(Task details)
Print the data below verbatim, every line from start to finish, with nothing altered, added, or left out.

(Task input)
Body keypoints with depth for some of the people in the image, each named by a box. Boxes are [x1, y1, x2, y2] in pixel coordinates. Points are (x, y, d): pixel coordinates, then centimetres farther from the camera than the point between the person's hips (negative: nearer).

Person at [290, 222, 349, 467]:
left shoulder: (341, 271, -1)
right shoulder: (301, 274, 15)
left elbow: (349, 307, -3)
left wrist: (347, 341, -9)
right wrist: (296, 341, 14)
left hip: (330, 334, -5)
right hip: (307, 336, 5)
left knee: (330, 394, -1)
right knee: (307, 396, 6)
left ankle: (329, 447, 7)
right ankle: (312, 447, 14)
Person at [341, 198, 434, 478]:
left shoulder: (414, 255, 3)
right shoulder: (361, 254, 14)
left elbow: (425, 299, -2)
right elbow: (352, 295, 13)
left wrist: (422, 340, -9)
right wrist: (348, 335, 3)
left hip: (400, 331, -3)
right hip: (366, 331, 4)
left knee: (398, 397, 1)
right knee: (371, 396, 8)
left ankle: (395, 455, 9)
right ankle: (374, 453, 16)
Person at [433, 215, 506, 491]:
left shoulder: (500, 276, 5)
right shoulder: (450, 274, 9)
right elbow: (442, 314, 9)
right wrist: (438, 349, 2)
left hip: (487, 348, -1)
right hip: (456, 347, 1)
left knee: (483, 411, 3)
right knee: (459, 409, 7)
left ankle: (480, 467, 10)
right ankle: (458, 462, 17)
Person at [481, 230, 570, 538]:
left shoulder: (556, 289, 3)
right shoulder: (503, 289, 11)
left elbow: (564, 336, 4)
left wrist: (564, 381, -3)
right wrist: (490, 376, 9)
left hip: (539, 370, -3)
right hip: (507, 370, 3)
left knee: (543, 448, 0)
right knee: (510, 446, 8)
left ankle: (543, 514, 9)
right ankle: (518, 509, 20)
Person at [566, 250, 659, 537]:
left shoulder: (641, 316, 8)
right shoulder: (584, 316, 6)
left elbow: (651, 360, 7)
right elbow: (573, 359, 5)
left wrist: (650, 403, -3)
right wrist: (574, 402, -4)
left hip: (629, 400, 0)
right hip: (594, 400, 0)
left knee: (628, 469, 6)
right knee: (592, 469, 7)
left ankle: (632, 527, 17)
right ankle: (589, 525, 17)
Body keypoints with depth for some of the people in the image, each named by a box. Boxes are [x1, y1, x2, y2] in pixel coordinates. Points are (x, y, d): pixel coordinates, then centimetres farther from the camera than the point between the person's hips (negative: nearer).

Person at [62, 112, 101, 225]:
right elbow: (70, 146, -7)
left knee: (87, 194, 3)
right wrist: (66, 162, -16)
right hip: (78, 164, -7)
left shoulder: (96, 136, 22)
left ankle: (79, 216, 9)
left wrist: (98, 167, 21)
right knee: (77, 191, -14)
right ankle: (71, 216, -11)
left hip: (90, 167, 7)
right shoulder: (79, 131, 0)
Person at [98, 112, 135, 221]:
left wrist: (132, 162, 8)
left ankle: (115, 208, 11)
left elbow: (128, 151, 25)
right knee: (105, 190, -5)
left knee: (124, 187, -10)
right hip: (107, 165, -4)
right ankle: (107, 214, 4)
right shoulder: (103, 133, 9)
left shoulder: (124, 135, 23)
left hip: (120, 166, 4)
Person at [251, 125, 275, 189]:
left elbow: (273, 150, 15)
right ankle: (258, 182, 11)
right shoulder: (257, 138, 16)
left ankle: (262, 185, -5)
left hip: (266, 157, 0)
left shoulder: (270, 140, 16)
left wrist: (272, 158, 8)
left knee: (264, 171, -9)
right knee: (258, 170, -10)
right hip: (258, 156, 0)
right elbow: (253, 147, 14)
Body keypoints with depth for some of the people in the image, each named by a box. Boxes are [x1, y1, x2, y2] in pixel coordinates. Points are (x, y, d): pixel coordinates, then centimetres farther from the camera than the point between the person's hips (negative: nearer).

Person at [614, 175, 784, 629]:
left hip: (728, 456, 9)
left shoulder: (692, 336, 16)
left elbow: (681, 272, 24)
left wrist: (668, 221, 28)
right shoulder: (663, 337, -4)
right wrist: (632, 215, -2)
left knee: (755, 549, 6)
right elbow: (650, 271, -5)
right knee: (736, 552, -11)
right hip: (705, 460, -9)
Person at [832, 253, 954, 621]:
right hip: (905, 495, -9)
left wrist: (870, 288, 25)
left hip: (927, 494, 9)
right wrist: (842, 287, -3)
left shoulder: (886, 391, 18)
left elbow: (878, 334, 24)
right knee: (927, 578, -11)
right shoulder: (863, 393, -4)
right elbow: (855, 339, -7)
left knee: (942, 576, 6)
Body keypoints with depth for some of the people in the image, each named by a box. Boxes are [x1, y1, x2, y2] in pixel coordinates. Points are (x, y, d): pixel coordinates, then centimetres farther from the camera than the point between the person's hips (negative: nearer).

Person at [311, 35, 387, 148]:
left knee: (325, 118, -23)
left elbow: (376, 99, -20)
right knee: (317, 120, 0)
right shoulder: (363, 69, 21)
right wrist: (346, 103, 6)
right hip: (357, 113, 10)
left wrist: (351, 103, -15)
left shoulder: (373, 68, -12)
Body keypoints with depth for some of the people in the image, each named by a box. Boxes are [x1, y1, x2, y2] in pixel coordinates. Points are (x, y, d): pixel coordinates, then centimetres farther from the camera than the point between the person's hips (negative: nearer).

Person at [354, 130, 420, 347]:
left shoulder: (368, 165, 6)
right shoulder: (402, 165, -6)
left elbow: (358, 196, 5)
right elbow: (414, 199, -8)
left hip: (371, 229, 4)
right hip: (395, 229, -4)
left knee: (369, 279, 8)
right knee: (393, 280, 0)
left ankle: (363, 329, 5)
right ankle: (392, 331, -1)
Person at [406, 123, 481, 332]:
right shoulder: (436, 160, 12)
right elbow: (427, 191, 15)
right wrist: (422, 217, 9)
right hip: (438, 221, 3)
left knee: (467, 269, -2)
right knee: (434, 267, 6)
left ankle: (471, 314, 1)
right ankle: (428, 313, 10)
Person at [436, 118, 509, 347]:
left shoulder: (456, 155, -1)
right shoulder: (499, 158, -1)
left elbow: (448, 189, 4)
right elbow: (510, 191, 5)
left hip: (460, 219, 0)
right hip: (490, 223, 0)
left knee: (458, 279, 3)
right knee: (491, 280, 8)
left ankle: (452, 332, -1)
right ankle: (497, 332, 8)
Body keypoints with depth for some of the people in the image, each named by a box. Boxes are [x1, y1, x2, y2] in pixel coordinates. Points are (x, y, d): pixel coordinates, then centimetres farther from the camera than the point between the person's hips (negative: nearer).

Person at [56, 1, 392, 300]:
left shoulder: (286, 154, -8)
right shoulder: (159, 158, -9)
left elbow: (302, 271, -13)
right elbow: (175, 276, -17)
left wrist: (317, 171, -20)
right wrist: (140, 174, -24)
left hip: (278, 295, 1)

(Answer space)
Body keypoints with depth for some of the people in the image, each named by a box. Boxes are [x1, y1, x2, y2] in pixel coordinates. Points are (x, y, d): pixel coordinates, then centimetres farther from the camera than the point between the person's hips (negative: nearer).

Person at [290, 222, 349, 467]:
left shoulder: (341, 271, -1)
right shoulder: (301, 274, 15)
left elbow: (349, 307, -3)
left wrist: (347, 341, -9)
right wrist: (296, 341, 14)
left hip: (330, 334, -5)
right hip: (307, 336, 5)
left knee: (330, 394, -1)
right knee: (307, 396, 6)
left ankle: (329, 447, 7)
right ankle: (312, 447, 14)
Person at [341, 198, 434, 478]:
left shoulder: (414, 255, 3)
right shoulder: (361, 254, 14)
left elbow: (425, 299, -2)
right elbow: (352, 295, 13)
left wrist: (422, 340, -9)
right wrist: (348, 335, 3)
left hip: (400, 331, -3)
right hip: (366, 331, 4)
left knee: (398, 397, 1)
right knee: (371, 396, 8)
left ankle: (395, 455, 9)
right ankle: (374, 453, 16)
Person at [433, 215, 506, 491]:
left shoulder: (500, 276, 5)
right shoulder: (450, 274, 9)
right elbow: (442, 314, 9)
right wrist: (438, 349, 2)
left hip: (487, 348, -1)
right hip: (456, 347, 1)
left knee: (483, 411, 3)
right knee: (459, 409, 7)
left ankle: (480, 467, 10)
right ankle: (458, 462, 17)
Person at [481, 230, 570, 538]:
left shoulder: (556, 289, 3)
right shoulder: (503, 289, 11)
left elbow: (564, 336, 4)
left wrist: (564, 381, -3)
right wrist: (490, 376, 9)
left hip: (539, 370, -3)
right hip: (507, 370, 3)
left knee: (543, 448, 0)
right knee: (510, 446, 8)
left ankle: (543, 514, 9)
right ankle: (518, 509, 20)
Person at [566, 250, 659, 537]:
left shoulder: (641, 316, 8)
right shoulder: (584, 316, 6)
left elbow: (651, 360, 7)
right elbow: (573, 359, 5)
left wrist: (650, 403, -3)
right wrist: (574, 402, -4)
left hip: (629, 400, 0)
right hip: (594, 400, 0)
left knee: (628, 469, 6)
right knee: (592, 469, 7)
left ankle: (632, 527, 17)
right ankle: (589, 525, 17)
Body keypoints with depth for some of the people in the image, each named by a box. Boxes are [x1, y1, x2, y2] in pixel coordinates. Points are (x, y, d): pixel coordinates, then centimetres farther from the camera than the point between the person's hips (negative: nearer).

Person at [62, 112, 101, 225]:
right elbow: (70, 146, -7)
left knee: (87, 194, 3)
right wrist: (66, 162, -16)
right hip: (78, 164, -7)
left shoulder: (96, 136, 22)
left ankle: (79, 216, 9)
left wrist: (98, 167, 21)
right knee: (77, 191, -14)
right ankle: (71, 216, -11)
left hip: (90, 167, 7)
right shoulder: (79, 131, 0)
Person at [98, 112, 135, 221]:
left wrist: (132, 162, 8)
left ankle: (115, 208, 11)
left elbow: (128, 151, 25)
right knee: (105, 190, -5)
left knee: (124, 187, -10)
right hip: (107, 165, -4)
right ankle: (107, 214, 4)
right shoulder: (103, 133, 9)
left shoulder: (124, 135, 23)
left hip: (120, 166, 4)
Person at [251, 125, 275, 189]:
left elbow: (273, 150, 15)
right ankle: (258, 182, 11)
right shoulder: (257, 138, 16)
left ankle: (262, 185, -5)
left hip: (266, 157, 0)
left shoulder: (270, 140, 16)
left wrist: (272, 158, 8)
left knee: (264, 171, -9)
right knee: (258, 170, -10)
right hip: (258, 156, 0)
right elbow: (253, 147, 14)
Body keypoints with depth for some of the people in the image, each named by a box. Boxes are [x1, y1, x2, y2] in pixel coordinates. Points are (x, y, d): pixel coordinates, then centimetres farther from the camera than the point between the person's hips (negative: nearer).

Person at [614, 175, 784, 629]:
left hip: (728, 456, 9)
left shoulder: (692, 336, 16)
left elbow: (681, 272, 24)
left wrist: (668, 221, 28)
right shoulder: (663, 337, -4)
right wrist: (632, 215, -2)
left knee: (755, 549, 6)
right elbow: (650, 271, -5)
right knee: (736, 552, -11)
right hip: (705, 460, -9)
Person at [832, 253, 954, 621]:
right hip: (905, 495, -9)
left wrist: (870, 288, 25)
left hip: (927, 494, 9)
right wrist: (842, 287, -3)
left shoulder: (886, 391, 18)
left elbow: (878, 334, 24)
right knee: (927, 578, -11)
right shoulder: (863, 393, -4)
right elbow: (855, 339, -7)
left knee: (942, 576, 6)
Body keypoints with depth for some of the people in the image, each named by a box. Boxes are [x1, y1, x2, y2] in pixel coordinates. Points are (x, y, d): pixel coordinates, then centimetres farther from the camera than the point between the person's hips (negative: nearer).

Person at [311, 35, 387, 148]:
left knee: (325, 118, -23)
left elbow: (376, 99, -20)
right knee: (317, 120, 0)
right shoulder: (363, 69, 21)
right wrist: (346, 103, 6)
right hip: (357, 113, 10)
left wrist: (351, 103, -15)
left shoulder: (373, 68, -12)
Body keypoints with depth for some of the people in the image, each named by a box. Boxes are [x1, y1, x2, y2] in pixel coordinates. Points are (x, y, d): pixel coordinates, then centimetres farther from the camera than the point between the person's hips (negative: nearer).

Person at [354, 130, 420, 347]:
left shoulder: (368, 165, 6)
right shoulder: (402, 165, -6)
left elbow: (358, 196, 5)
right elbow: (414, 199, -8)
left hip: (371, 229, 4)
right hip: (395, 229, -4)
left knee: (369, 279, 8)
right knee: (393, 280, 0)
left ankle: (363, 329, 5)
right ankle: (392, 331, -1)
Person at [406, 123, 481, 332]:
right shoulder: (436, 160, 12)
right elbow: (427, 191, 15)
right wrist: (422, 217, 9)
right hip: (438, 221, 3)
left knee: (467, 269, -2)
right knee: (434, 267, 6)
left ankle: (471, 314, 1)
right ankle: (428, 313, 10)
Person at [436, 118, 509, 347]:
left shoulder: (456, 155, -1)
right shoulder: (499, 158, -1)
left elbow: (448, 189, 4)
right elbow: (510, 191, 5)
left hip: (460, 219, 0)
right hip: (490, 223, 0)
left knee: (458, 279, 3)
right knee: (491, 280, 8)
left ankle: (452, 332, -1)
right ankle: (497, 332, 8)
Body keypoints with depth for some of the people in the image, each named by a box. Boxes are [x1, y1, x2, y2] in pixel coordinates. Points are (x, y, d): pixel coordinates, then centimetres farther from the camera than the point between the person's hips (negative: nearer).

Person at [56, 1, 392, 300]:
left shoulder: (286, 154, -8)
right shoulder: (159, 158, -9)
left elbow: (302, 271, -13)
right elbow: (175, 276, -17)
left wrist: (317, 171, -20)
right wrist: (140, 174, -24)
left hip: (278, 295, 1)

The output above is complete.